Project start: 01/11/2022

Project duration: 24 months


Survey research has dominated quantitative social science for the last 50-70 years. Researchers have always known the weaknesses of this method, but nothing has broken its hegemony as the best technique available. However, recent changes have challenged the leading role of survey research. One part of these changes is the increasing difficulty of fieldwork and declining response rates; another driver of change is the emergence of new digital data sources. Some of this digital data is content users share, such as tweets, posts from places they like, or other reactions and interactions on social media. Digital data also includes the unintentional data that the various devices we use collect about us or our life (e.g., mobile phone location data). Digital data can already replace classic survey data in many areas. However, it is not evident that this should mean a complete paradigm shift in data collection in social science research. The survey method has advantages that cannot be replaced but make it an invaluable data collection method. However, the combination of the two data collection methods may be able to overcome the weaknesses of each method, and the right combination of survey and digital data may even result in new knowledge elements that are not just the sum of the parts. The main objective of our research is to create and test a methodological framework that allows for the effective conduct of mixed surveys in a changing digital data access environment.
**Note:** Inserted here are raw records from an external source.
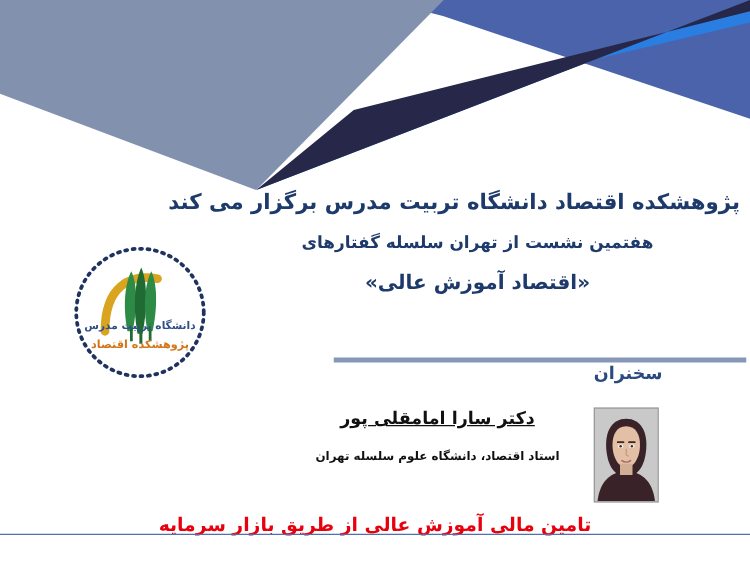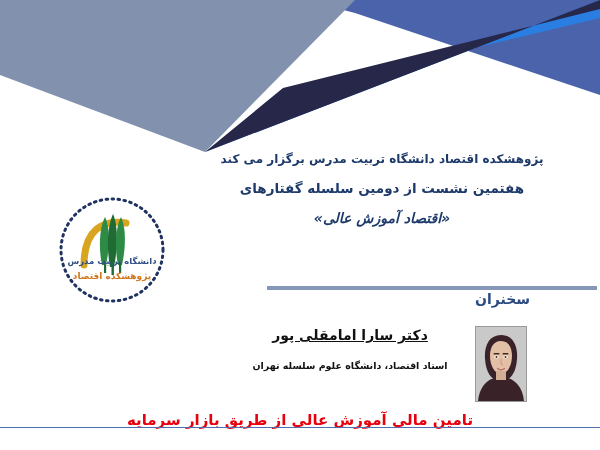"پژوهشکده اقتصاد دانشگاه تربیت مدرس" .hl-line.l1 { font-size: 12px -> 17px }
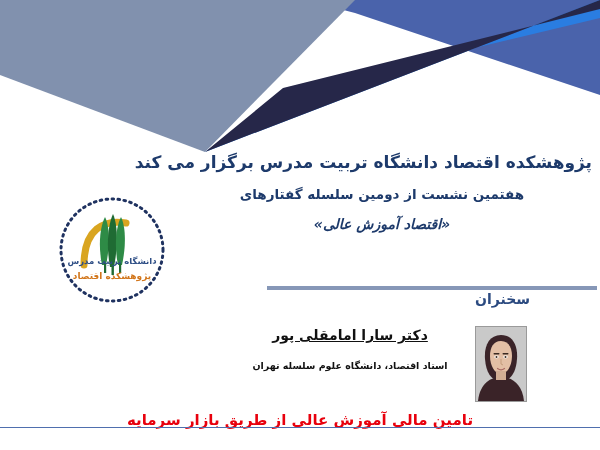"هفتمین نشست از دومین سلسله" div.hl-line { text: دومین -> تهران }
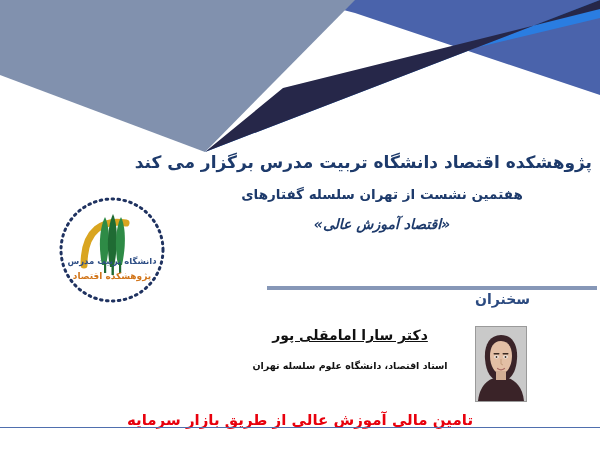"«اقتصاد آموزش عالی»" .hl-line.l3 { font-size: 14px -> 16px; font-style: italic -> none }
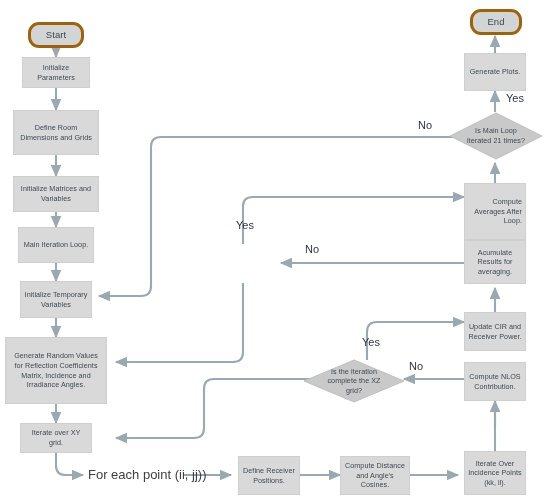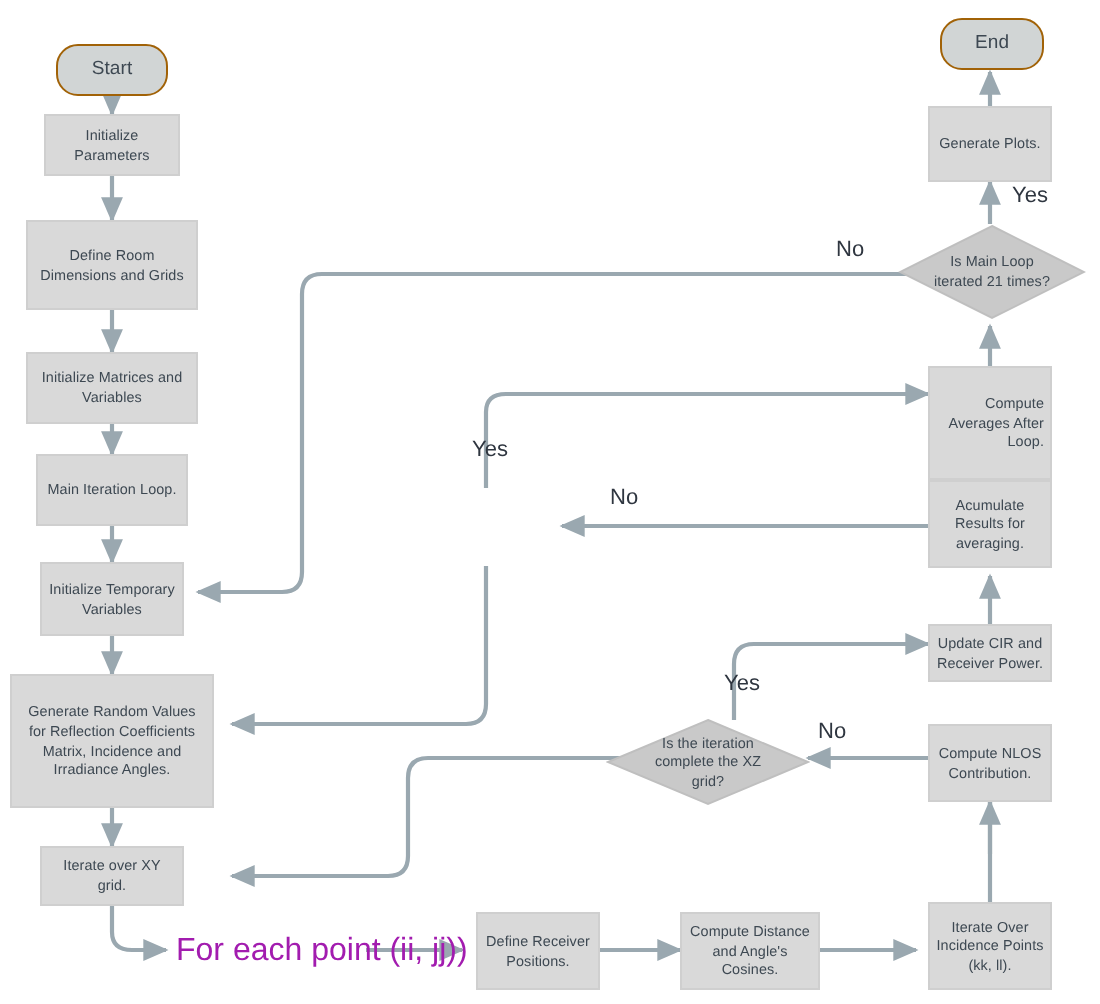"End" .node.terminator { border: 1px solid #a16207 -> 3px solid #a16207 }
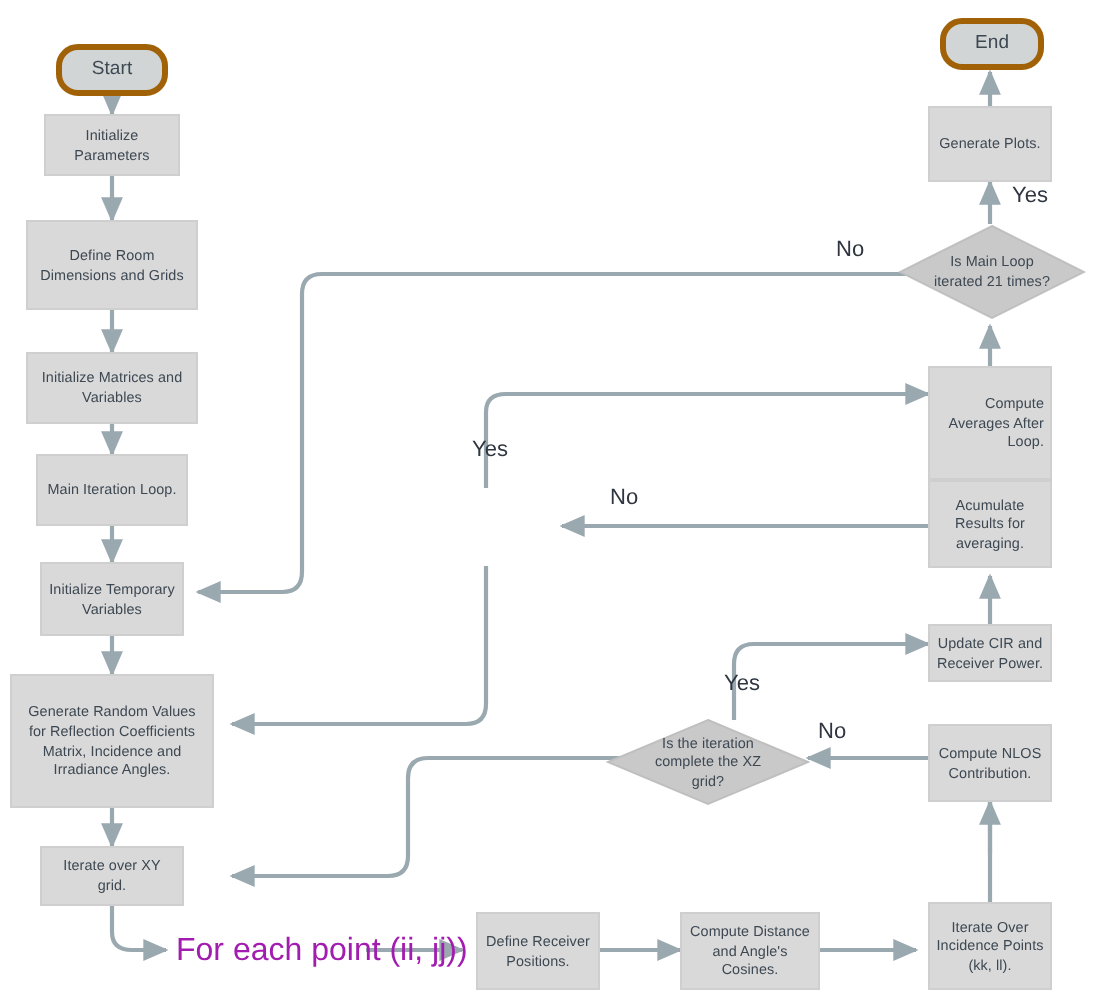"Update CIR and Receiver Power." div.node { height: 29px -> 39px }
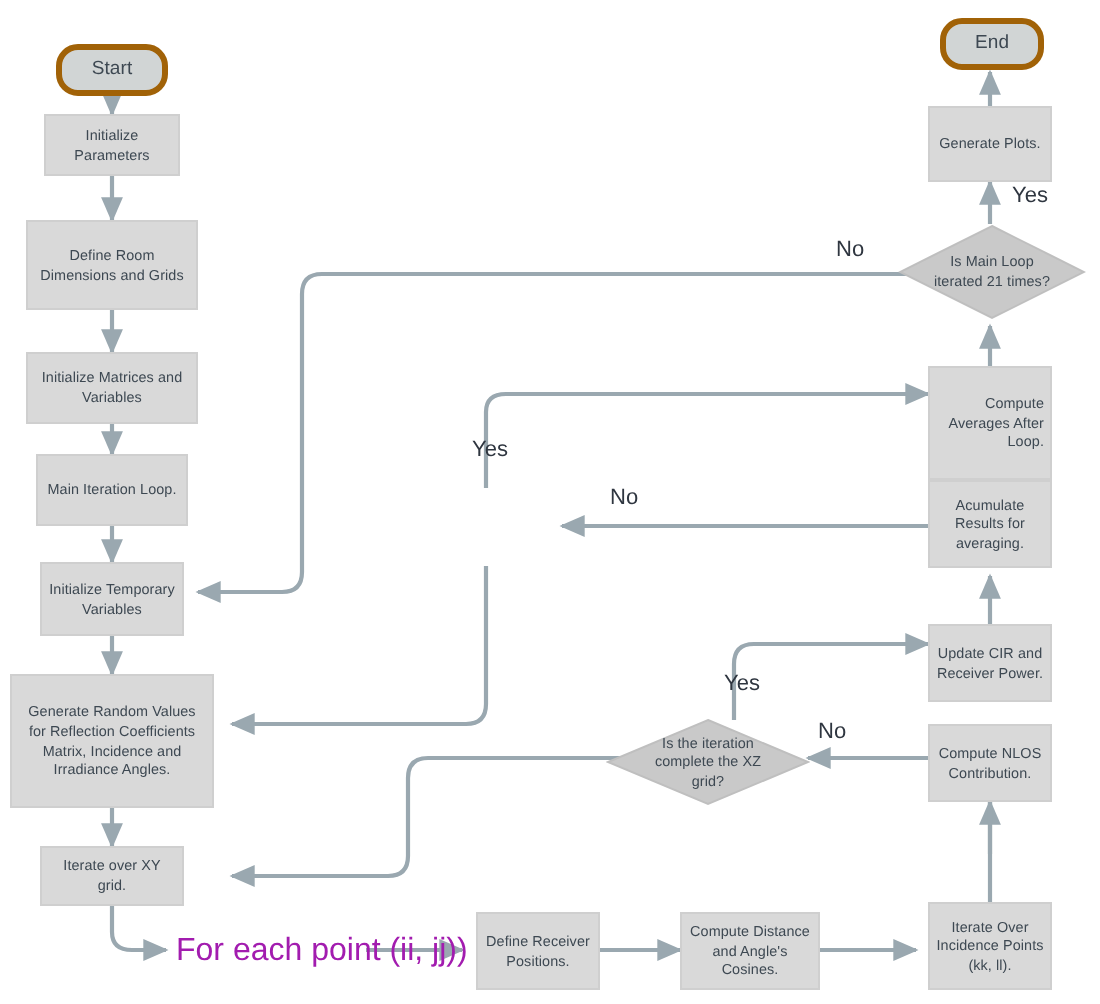"For each point (ii, jj))" .freetext { color: #a21caf -> #404040; font-size: 16px -> 13px }
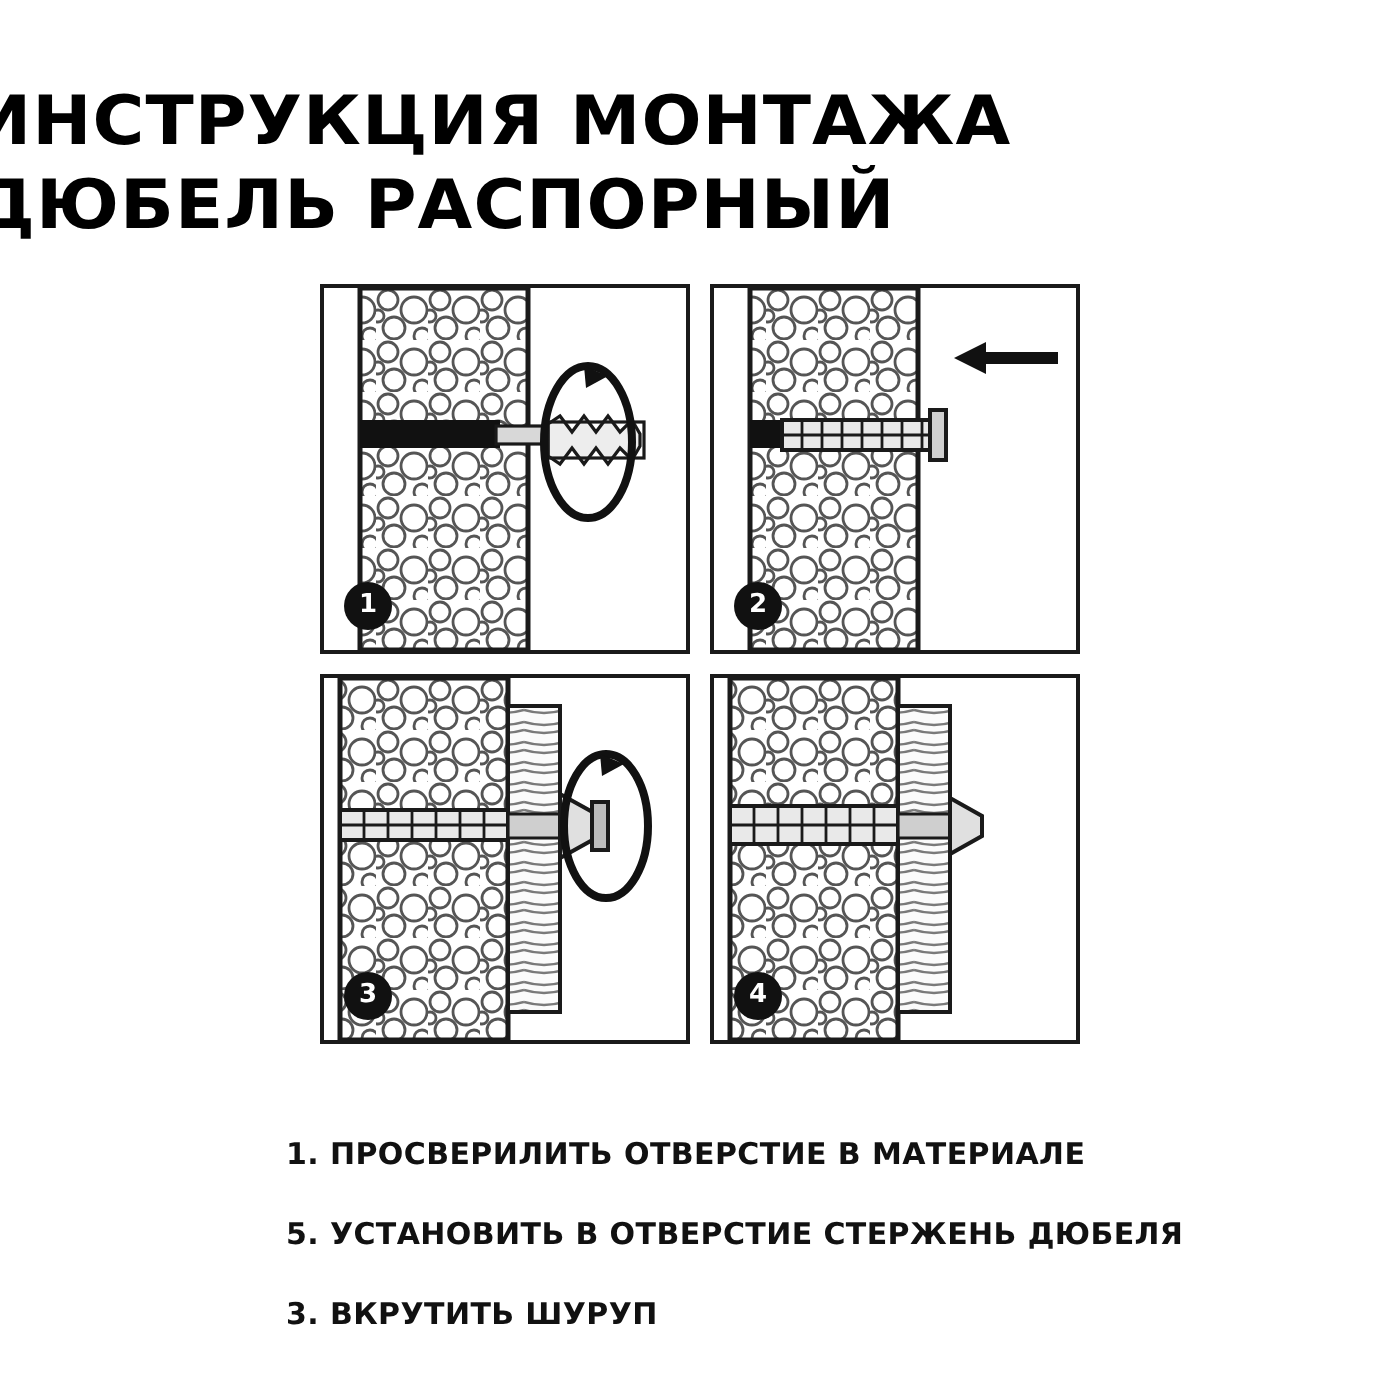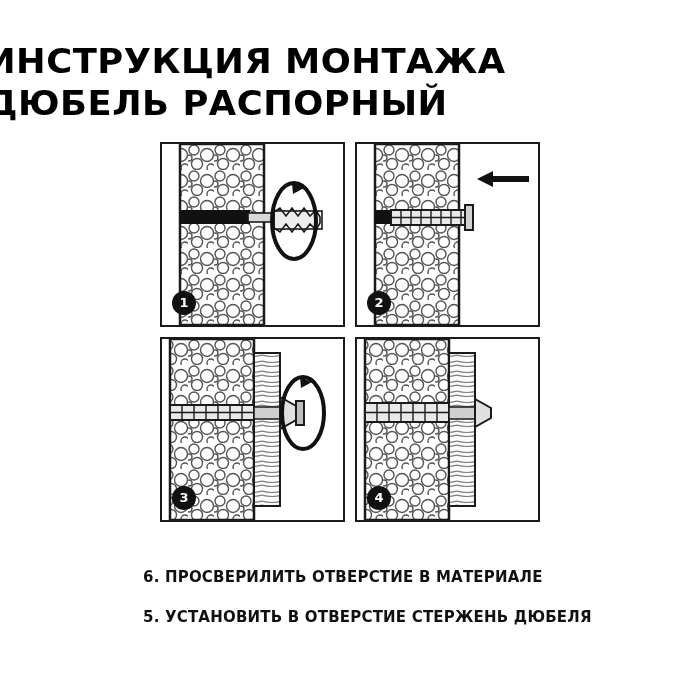"6. ПРОСВЕРИЛИТЬ ОТВЕРСТИЕ В МАТЕРИАЛЕ" div.caption { text: 6 -> 1 }
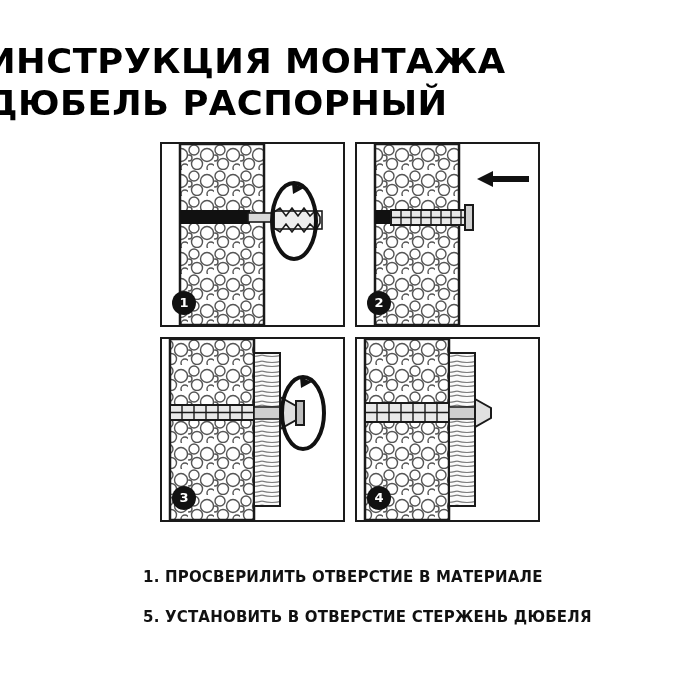"3. ВКРУТИТЬ ШУРУП" div.caption { html: none -> <div>3. ВКРУТИТЬ ШУРУП</div> }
The standard way of accessing digital data used to be APIs, but social networking sites such as Facebook and Instagram have disabled these solutions. These changes have implied the development of new digital data access models. One of the most promising new approaches is called data donation. GDPR obligations require large platform providers to offer users access to their data through "data download packages" (DDPs). In the data donation model, researchers invite users to share their digital data stored by the platform. The key benefit of partnering with users rather than companies is that it makes the data collection process more transparent for research participants. As this research approach is based on active collaboration with participants, it is easy to link this data collection with survey research. Combining the two data types is an ideal way to exploit their unique strengths and overcome their limitations.


Our research is based on a multi-platform data collection on a representative sample of Hungarian internet users. We plan to involve 500-800 people in the research. Multi-platform here means combining digital and survey data and collecting digital data from different sources - Facebook, Instagram, TikTok, Twitter, and Google. This data collection design is unique and novel; no international project uses a multi-platform approach to collect social media data in parallel on a representative sample.


The data collection work for this research, led by TK's CSS-Recens team, is carried out by NRC. You can download the privacy notice of the research here.


The research has been approved by the Research Ethics Committee of the Centre for Social Sciences under the number 1-FOIG/130-37/2022.